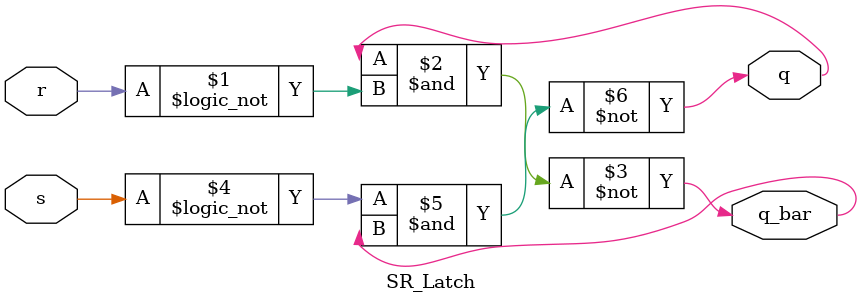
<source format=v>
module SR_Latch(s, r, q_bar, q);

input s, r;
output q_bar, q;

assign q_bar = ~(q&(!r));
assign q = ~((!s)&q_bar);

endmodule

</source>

──────────────────────────────

WHAT IS EXPECTED ->
Please reproduce every record exactly as written, excluding the pictures.

THE COMPLETED TASK ->
<source format=v>
module SR_Latch(s, r, q_bar, q);

input s, r;
output q_bar, q;

assign q_bar = ~(q&(!r));
assign q = ~((!s)&q_bar);

endmodule

</source>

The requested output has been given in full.